Отвечая на вопрос о задачах катехизации, можно было бы ограничиться напоминанием о том, что есть катехизация по определению, а именно – научение истинам христианской веры с целью привести человека ко Христу, показать ему, как войти, вступить в Церковь Христову (см. пп. 1.1.1). Под «войти» или «вступить» имеется в виду обрести восприятие Церкви как родного дома, дома Отца, семьи братьев и сестер, перестать чувствовать себя чужим, понимать, что происходит в храме как в месте церковного собрания, о чём говорится на богослужениях, избавиться от страха сделать здесь что-то не так, разобраться, что такое христианство и, в частности, что в нем главное, а что второстепенное.

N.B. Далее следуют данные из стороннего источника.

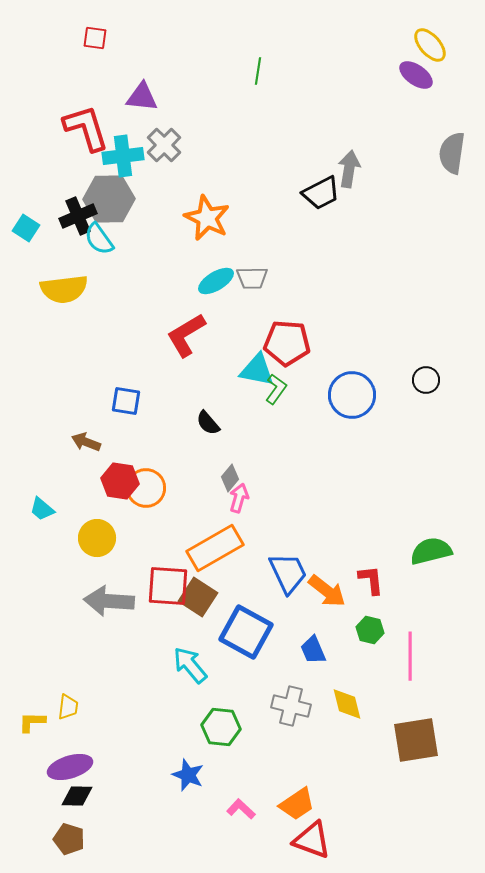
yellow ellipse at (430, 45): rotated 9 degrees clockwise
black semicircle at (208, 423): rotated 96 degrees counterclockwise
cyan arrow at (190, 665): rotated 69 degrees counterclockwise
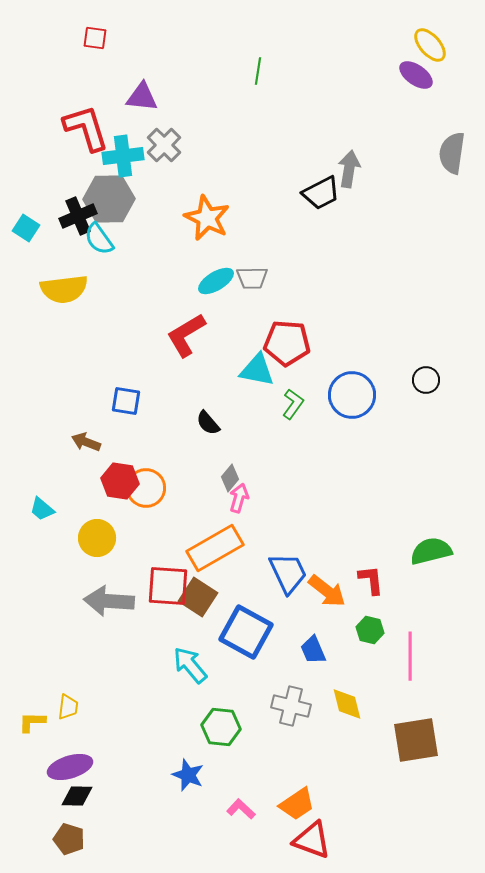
green L-shape at (276, 389): moved 17 px right, 15 px down
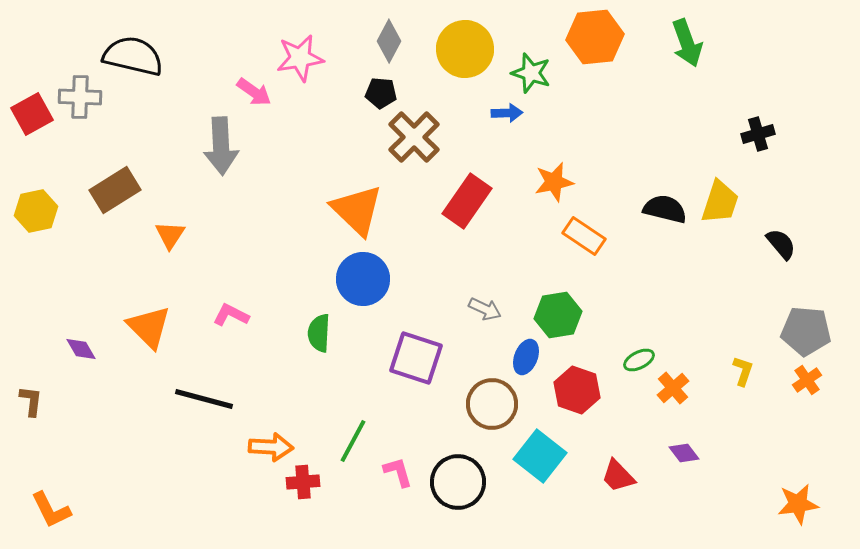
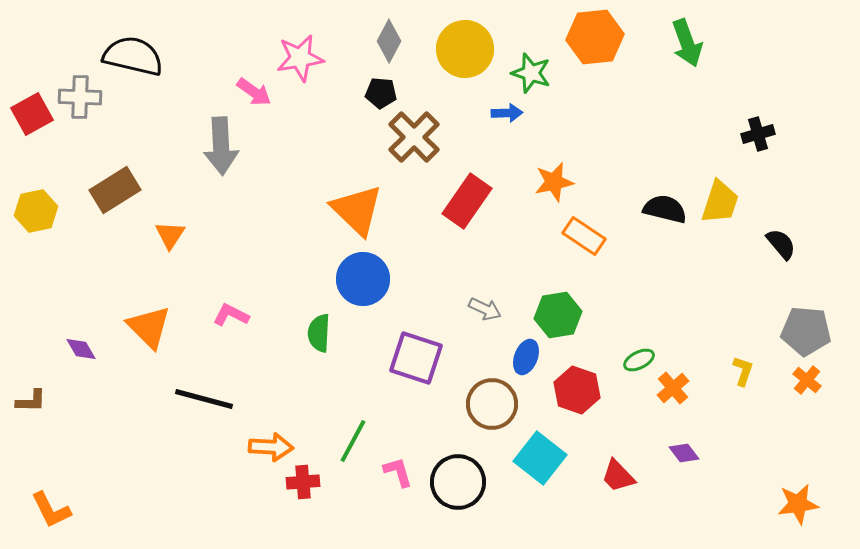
orange cross at (807, 380): rotated 16 degrees counterclockwise
brown L-shape at (31, 401): rotated 84 degrees clockwise
cyan square at (540, 456): moved 2 px down
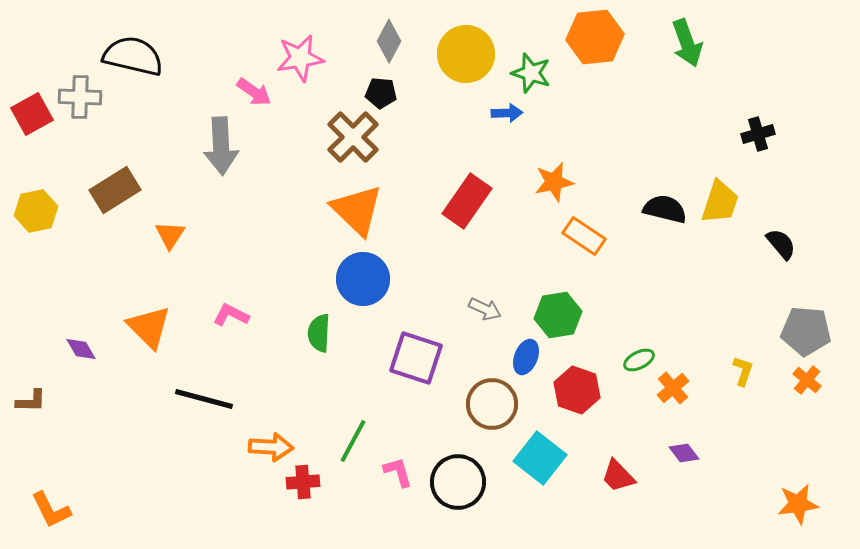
yellow circle at (465, 49): moved 1 px right, 5 px down
brown cross at (414, 137): moved 61 px left
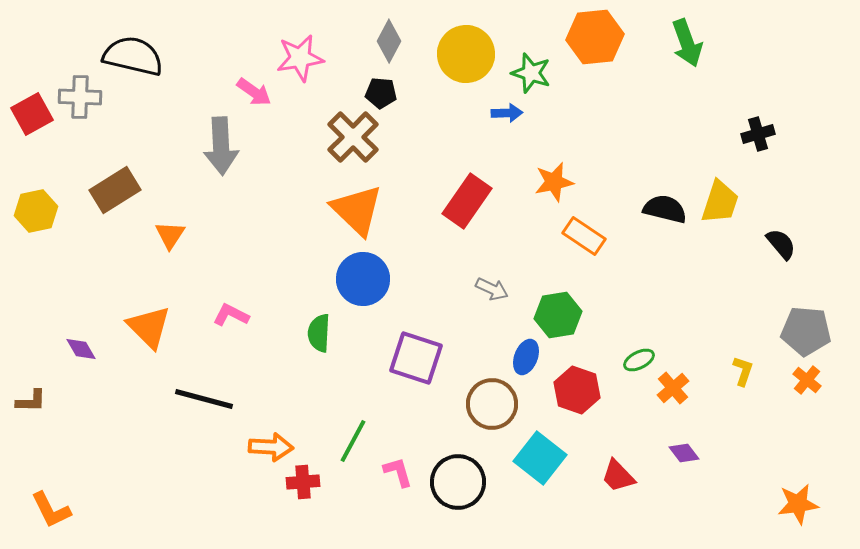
gray arrow at (485, 309): moved 7 px right, 20 px up
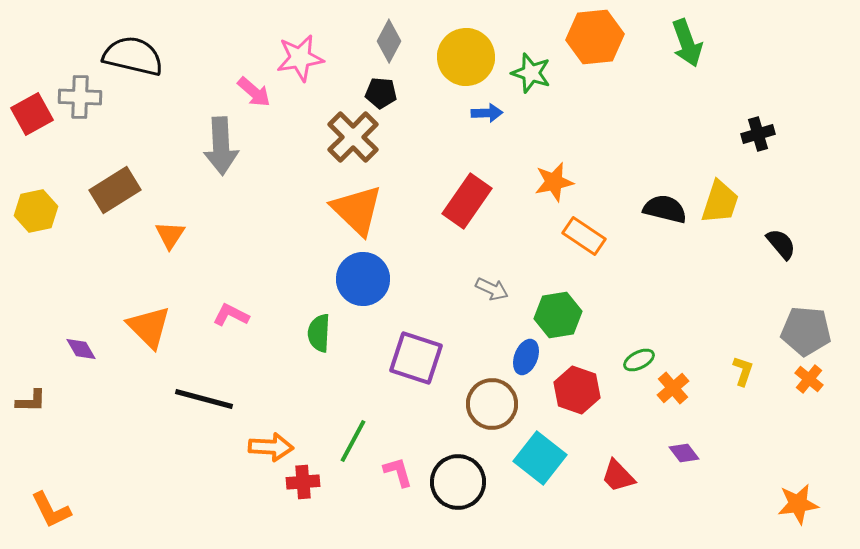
yellow circle at (466, 54): moved 3 px down
pink arrow at (254, 92): rotated 6 degrees clockwise
blue arrow at (507, 113): moved 20 px left
orange cross at (807, 380): moved 2 px right, 1 px up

Если же заняться конкретизацией, то получится, что задач тут несколько. И, как часто бывает, сознательно формулируя для себя какую-то одну задачу, ставя какую-то одну цель, человек неожиданно для себя достигает и других целей, которых изначально, по крайней мере сознательно, перед собой даже не ставил.

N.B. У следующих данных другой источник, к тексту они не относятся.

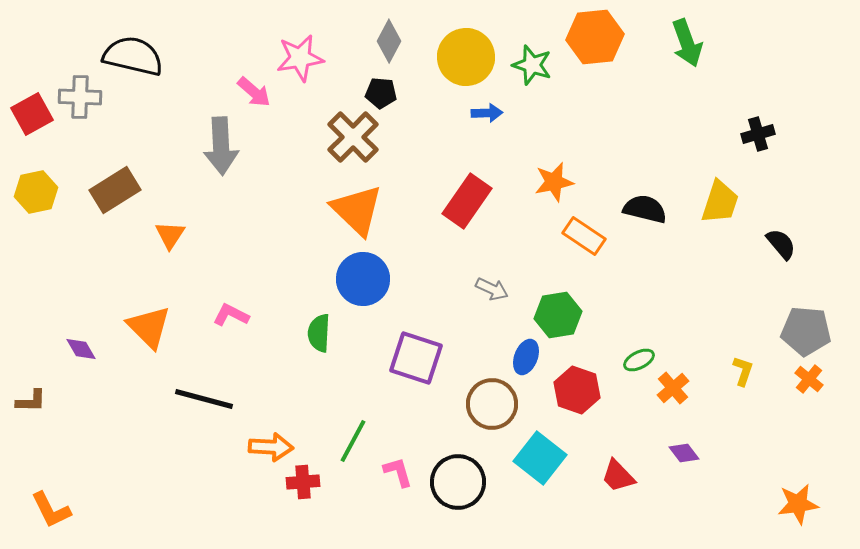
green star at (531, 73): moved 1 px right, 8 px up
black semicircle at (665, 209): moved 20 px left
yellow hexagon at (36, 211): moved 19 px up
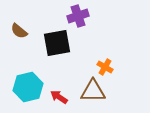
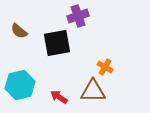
cyan hexagon: moved 8 px left, 2 px up
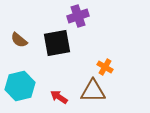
brown semicircle: moved 9 px down
cyan hexagon: moved 1 px down
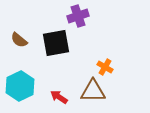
black square: moved 1 px left
cyan hexagon: rotated 12 degrees counterclockwise
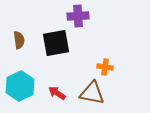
purple cross: rotated 15 degrees clockwise
brown semicircle: rotated 138 degrees counterclockwise
orange cross: rotated 21 degrees counterclockwise
brown triangle: moved 1 px left, 2 px down; rotated 12 degrees clockwise
red arrow: moved 2 px left, 4 px up
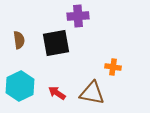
orange cross: moved 8 px right
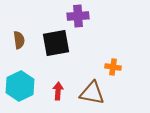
red arrow: moved 1 px right, 2 px up; rotated 60 degrees clockwise
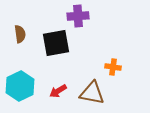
brown semicircle: moved 1 px right, 6 px up
red arrow: rotated 126 degrees counterclockwise
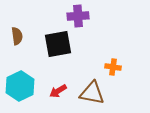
brown semicircle: moved 3 px left, 2 px down
black square: moved 2 px right, 1 px down
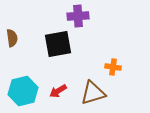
brown semicircle: moved 5 px left, 2 px down
cyan hexagon: moved 3 px right, 5 px down; rotated 12 degrees clockwise
brown triangle: moved 1 px right; rotated 28 degrees counterclockwise
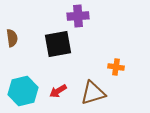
orange cross: moved 3 px right
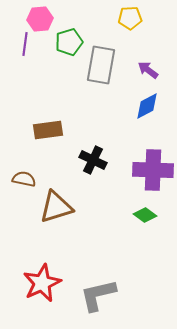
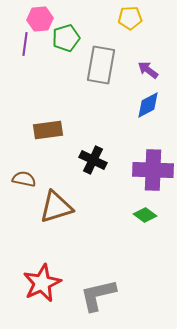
green pentagon: moved 3 px left, 4 px up
blue diamond: moved 1 px right, 1 px up
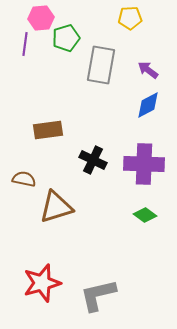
pink hexagon: moved 1 px right, 1 px up
purple cross: moved 9 px left, 6 px up
red star: rotated 9 degrees clockwise
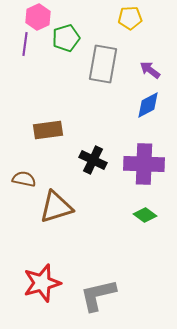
pink hexagon: moved 3 px left, 1 px up; rotated 20 degrees counterclockwise
gray rectangle: moved 2 px right, 1 px up
purple arrow: moved 2 px right
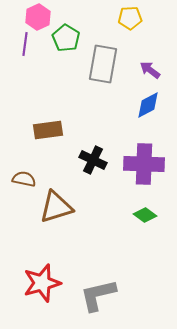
green pentagon: rotated 24 degrees counterclockwise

Одна из задач – сообщить катехуменам знания об Иисусе Христе, о Священном Писании, о Церкви, о православной христианской вере. О Боге, наконец. Вернее, о том, как учит о Боге Церковь: что мы можем сказать о Нем, а чего мы точно не можем сказать. Иными словами, научить апофатизму[17] как верному и наиболее этичному по отношению к Богу принципу христианского богословия.
Здесь мы говорим именно о знании, об интеллектуальном усвоении учения, различного рода информации (исторической, богословской, нравственно-наставительной и другой) в её минимально возможных полноте и систематичности.
Важный эпитет в заглавии параграфа – «достоверных». Имеются в виду знания и информация, полученные из первоисточника и потому достоверные.
А что же за первоисточник? Казалось бы, ответ прост: первоисточником знаний об Иисусе Христе является Библия, а точнее, Евангелие.
Да, это, безусловно, так. Но такой ответ неполон и потому не совсем удовлетворителен. Как известно, Христос не оставил ни одного письменного документа, книги, завещания или чего-то такого, что было бы Его авторизованным текстом. Евангелия же – писания, созданные Его учениками. И ценность их – не только в сходстве в главном, но и в не меньшей степени – в их разнице: в различном подборе материала, который они излагают, в различных акцентах, с которыми они доносят до нас схожие или даже одни и те же сведения, порой не избегая и противоречий. Важно, что ученики, писатели Евангелий, были плоть от плоти конкретных христианских общин – церквей в изначальном смысле этого слова, допускающем множественное число, то есть собраний верующих, рассеянных повсюду. Да и Сам Христос потому ничего не написал, что видел Свою задачу оставить Свое учение не в виде букв и слов на папирусе или бумаге, а в лице живой общины учеников – сначала Двенадцати, а потом многих других собраний, общин, составляющих и поныне Вселенскую Церковь.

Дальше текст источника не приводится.